An average boy who accomplished big things -- that's how Jandreau will remember Bing. The man who confronted police with a weapon was a stranger.

"Bing was a man that loved his country, he loved his community and he loved his friends," Jandreau said, his voice breaking with emotion. "And if you needed anything, he was the guy."

Several of Popkowski’s friends in Medway and Grindstone said that he bore his cancer’s sometimes terrific pain and often debilitating effects like an officer, bravely and without losing his regard for or desire to serve others.

“He was sick a lot.
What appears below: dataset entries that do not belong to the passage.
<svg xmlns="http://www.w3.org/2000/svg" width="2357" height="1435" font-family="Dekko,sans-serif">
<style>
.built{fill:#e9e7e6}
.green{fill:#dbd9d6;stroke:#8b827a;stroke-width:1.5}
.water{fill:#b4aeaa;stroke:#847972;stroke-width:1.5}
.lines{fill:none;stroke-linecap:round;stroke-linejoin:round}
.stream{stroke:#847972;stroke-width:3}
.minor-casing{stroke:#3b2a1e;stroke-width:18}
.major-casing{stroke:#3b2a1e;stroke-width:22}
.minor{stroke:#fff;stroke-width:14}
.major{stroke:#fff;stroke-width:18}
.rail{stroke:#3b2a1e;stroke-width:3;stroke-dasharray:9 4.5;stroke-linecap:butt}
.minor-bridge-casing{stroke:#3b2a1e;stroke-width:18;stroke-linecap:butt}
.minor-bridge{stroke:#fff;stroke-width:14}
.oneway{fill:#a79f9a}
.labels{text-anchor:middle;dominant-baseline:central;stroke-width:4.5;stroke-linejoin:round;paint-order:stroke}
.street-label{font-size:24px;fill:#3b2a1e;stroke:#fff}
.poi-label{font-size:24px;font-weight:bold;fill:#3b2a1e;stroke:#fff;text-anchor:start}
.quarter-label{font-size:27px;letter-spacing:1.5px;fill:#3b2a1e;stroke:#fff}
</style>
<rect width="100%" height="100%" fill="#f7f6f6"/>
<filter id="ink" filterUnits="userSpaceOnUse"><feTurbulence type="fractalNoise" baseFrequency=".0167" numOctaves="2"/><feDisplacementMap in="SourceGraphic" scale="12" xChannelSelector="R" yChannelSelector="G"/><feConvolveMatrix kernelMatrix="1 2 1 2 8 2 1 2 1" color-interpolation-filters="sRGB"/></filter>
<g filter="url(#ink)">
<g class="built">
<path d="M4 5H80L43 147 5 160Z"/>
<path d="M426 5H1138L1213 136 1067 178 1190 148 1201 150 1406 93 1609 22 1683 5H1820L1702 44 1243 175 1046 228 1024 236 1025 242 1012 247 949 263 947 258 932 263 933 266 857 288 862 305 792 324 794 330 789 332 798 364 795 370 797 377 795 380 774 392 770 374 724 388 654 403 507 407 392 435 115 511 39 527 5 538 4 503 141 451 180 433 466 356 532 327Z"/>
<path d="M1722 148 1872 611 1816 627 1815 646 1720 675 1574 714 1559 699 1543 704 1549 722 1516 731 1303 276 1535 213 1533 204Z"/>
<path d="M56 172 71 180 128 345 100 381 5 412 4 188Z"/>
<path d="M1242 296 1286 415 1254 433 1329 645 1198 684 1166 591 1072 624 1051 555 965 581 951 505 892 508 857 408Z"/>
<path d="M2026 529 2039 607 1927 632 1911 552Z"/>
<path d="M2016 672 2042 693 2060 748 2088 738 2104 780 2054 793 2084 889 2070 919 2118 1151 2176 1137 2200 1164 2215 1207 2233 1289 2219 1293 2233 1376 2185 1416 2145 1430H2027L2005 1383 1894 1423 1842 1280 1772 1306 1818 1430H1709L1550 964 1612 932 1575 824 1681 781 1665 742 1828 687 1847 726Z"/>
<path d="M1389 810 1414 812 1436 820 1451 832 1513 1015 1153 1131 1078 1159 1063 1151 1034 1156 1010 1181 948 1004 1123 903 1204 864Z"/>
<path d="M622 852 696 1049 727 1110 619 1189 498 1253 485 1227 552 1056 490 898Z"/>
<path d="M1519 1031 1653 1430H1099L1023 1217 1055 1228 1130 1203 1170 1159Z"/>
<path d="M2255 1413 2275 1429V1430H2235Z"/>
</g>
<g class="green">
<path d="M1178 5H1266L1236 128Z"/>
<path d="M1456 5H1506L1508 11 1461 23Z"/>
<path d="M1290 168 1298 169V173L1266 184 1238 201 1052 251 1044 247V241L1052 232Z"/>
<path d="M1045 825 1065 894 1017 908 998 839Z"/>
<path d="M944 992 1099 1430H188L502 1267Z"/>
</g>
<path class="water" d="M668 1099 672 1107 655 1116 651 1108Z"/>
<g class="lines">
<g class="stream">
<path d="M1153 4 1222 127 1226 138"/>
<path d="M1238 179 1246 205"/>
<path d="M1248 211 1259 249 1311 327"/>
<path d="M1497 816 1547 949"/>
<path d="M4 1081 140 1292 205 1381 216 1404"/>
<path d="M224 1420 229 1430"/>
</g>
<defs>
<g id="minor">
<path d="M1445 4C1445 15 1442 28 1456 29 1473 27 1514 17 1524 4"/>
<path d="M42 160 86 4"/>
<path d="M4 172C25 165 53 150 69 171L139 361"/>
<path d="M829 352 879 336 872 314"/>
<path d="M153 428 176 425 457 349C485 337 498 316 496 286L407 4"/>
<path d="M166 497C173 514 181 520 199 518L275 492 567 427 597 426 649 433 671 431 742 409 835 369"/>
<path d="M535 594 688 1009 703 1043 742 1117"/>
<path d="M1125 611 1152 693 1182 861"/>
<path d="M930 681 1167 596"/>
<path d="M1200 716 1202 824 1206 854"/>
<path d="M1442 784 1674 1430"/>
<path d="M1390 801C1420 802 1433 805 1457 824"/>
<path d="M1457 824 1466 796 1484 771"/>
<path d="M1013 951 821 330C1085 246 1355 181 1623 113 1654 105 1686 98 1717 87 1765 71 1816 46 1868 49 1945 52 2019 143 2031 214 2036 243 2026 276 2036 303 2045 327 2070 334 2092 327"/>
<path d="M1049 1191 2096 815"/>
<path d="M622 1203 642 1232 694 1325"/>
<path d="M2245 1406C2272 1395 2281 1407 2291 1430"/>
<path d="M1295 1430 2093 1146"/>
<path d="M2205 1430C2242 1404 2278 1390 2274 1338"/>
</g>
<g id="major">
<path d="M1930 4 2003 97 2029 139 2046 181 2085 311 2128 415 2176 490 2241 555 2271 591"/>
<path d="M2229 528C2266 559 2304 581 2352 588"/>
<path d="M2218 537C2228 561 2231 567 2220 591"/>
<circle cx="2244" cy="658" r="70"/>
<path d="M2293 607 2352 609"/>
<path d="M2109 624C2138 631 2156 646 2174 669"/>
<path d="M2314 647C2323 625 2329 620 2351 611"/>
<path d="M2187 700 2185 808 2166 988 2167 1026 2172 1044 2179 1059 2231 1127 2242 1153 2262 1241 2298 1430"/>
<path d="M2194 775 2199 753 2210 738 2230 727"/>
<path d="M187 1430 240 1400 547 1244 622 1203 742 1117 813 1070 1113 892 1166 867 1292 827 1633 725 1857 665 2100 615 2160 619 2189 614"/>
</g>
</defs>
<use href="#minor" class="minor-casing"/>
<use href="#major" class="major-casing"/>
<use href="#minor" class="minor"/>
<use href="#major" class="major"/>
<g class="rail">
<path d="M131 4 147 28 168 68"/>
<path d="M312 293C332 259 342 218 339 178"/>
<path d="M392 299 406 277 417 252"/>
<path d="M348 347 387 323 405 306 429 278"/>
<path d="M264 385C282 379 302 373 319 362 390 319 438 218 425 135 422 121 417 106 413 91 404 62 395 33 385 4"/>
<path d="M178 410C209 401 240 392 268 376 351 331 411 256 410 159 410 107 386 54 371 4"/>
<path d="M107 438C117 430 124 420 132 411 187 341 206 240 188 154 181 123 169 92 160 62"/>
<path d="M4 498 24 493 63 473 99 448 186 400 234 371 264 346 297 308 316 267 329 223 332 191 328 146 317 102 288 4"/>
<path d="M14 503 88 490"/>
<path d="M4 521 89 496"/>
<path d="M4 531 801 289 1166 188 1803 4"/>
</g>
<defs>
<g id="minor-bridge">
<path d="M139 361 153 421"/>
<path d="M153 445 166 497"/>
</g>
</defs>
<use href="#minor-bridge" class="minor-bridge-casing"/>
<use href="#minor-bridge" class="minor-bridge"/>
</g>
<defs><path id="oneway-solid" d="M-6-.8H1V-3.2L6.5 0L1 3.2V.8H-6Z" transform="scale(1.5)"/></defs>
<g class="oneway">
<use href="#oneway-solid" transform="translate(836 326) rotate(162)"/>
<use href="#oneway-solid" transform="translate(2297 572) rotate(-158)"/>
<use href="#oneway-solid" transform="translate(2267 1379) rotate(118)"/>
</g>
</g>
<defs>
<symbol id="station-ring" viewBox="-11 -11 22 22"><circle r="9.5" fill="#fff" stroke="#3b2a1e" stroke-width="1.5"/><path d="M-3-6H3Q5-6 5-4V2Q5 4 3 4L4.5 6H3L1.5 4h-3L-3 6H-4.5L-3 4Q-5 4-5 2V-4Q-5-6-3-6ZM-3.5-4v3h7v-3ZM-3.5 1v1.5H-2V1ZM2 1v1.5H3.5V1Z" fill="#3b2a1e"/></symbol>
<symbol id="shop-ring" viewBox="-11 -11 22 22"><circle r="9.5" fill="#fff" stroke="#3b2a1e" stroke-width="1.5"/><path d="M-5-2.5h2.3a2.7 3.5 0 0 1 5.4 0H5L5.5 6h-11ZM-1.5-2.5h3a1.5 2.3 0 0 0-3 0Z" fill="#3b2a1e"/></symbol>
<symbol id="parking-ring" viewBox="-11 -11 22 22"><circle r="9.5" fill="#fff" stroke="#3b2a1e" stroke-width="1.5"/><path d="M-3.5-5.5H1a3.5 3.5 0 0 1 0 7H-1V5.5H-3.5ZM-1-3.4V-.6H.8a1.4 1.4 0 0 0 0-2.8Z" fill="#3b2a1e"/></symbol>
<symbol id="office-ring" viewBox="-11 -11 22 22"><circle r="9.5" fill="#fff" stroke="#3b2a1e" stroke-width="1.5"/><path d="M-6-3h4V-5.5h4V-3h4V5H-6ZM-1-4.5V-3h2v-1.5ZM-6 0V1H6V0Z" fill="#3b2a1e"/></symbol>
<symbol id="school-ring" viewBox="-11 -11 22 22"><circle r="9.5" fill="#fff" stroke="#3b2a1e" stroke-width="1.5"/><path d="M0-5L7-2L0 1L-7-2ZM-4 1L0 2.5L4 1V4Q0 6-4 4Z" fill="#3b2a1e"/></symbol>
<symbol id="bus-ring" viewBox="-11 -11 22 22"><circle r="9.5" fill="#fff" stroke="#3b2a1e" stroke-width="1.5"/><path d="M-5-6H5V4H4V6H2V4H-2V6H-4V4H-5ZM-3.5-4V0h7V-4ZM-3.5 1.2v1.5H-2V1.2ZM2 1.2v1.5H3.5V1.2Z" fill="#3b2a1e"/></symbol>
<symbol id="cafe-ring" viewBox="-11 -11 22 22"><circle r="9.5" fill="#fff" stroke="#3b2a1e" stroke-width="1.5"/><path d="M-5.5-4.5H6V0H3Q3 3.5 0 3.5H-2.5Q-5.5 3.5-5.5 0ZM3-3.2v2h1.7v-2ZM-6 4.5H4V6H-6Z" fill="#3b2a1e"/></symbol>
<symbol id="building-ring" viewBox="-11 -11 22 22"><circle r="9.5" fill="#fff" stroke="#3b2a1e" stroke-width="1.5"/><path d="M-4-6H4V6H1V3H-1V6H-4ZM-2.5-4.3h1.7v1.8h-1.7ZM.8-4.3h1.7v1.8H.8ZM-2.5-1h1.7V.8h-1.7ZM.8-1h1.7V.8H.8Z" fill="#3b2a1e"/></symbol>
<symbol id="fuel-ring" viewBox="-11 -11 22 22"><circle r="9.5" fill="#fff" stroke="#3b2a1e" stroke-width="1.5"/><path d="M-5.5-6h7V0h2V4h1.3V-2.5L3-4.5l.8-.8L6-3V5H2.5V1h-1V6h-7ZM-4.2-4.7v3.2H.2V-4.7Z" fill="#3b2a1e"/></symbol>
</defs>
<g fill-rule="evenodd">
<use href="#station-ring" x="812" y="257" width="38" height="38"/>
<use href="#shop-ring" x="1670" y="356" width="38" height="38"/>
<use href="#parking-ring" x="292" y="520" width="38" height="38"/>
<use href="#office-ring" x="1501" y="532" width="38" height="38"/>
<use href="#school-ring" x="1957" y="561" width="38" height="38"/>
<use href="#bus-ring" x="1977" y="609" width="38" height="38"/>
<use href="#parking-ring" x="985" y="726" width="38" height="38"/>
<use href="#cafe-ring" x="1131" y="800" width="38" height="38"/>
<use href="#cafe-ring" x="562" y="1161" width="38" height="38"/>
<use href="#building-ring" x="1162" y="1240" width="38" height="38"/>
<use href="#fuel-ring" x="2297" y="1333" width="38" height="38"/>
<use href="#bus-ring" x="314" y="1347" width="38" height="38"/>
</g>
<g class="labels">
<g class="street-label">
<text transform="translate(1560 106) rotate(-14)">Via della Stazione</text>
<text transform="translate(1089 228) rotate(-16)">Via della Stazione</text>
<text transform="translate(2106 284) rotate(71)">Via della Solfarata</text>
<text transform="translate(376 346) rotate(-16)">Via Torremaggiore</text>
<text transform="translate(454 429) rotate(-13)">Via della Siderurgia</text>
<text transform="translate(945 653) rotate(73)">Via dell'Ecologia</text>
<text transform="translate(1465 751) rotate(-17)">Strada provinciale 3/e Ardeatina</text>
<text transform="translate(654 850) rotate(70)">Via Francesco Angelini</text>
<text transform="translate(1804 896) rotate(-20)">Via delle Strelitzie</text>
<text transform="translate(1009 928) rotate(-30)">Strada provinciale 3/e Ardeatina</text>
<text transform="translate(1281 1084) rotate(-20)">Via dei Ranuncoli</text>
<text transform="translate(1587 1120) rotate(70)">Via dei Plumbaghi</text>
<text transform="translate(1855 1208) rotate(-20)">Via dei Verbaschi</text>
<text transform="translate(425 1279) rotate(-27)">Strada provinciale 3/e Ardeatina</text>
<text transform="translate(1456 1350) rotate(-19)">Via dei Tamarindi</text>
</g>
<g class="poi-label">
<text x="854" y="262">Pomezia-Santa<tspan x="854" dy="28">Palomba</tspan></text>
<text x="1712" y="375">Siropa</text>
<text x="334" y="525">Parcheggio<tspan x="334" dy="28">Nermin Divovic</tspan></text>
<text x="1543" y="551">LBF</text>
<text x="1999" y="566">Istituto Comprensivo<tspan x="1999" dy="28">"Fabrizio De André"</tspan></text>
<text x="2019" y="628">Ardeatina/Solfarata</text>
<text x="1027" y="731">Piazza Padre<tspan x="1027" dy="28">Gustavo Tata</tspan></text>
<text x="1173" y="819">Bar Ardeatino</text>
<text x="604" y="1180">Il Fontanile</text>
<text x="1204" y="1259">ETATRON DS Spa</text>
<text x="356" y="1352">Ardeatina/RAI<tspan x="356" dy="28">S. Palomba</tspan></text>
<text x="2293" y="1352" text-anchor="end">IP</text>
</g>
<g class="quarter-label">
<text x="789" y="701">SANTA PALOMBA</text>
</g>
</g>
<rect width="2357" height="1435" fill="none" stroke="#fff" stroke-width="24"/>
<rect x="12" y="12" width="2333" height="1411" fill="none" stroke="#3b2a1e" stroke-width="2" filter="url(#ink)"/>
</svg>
He suffered a lot,” said Ellen Van Dine, a Grindstone Road resident who with her husband occasionally would see and dine with Popkowski. “When he got sick, he was really in pain, and it would make him tired a lot, yet he was always very considerate and kind.”

Van Dine said she occasionally would see Popkowski walking his three dogs and that he always was cheerful and quick to help neighbors with any problems they might have.
“If he did not have that illness, I think he would have stayed in the military all of his life,” said Greg Hale of Medway, a friend and classmate of Popkowski’s at Schenck High School of East Millinocket. “He was a soldier, that’s all I can say. He was a military man from the day he was born.”

“He suffered terribly from cancer and he was never miserable,” Van Dine said. “The only time he would mention it, and he never really wanted to mention it, was when he apologized for not calling you back right away. He would just say, ‘I had a bad day.”

2 comments:

charlie said...

Jim deserves more comments. He was one hell of a Marine, a good friend and a hero. The full report (below) indicates that VA failed my friend and no one was called to account for that fact. Jim's odd behavior came many years after he defeated cancer and untold prescription changes. God bless you, my friend.

Semper Fidelis!

Charles Ward Blount

Link to Attorney General Findings and a video following the tragedy:
http://www.pressherald.com/news/AG-Police-justified-in-shooting-armed-vet-at-Togus.html

Emily said...

I'm not sure how I found myself reading this story, but I just wanted to let it be known that heartfelt tears came to me for someone I don't even know.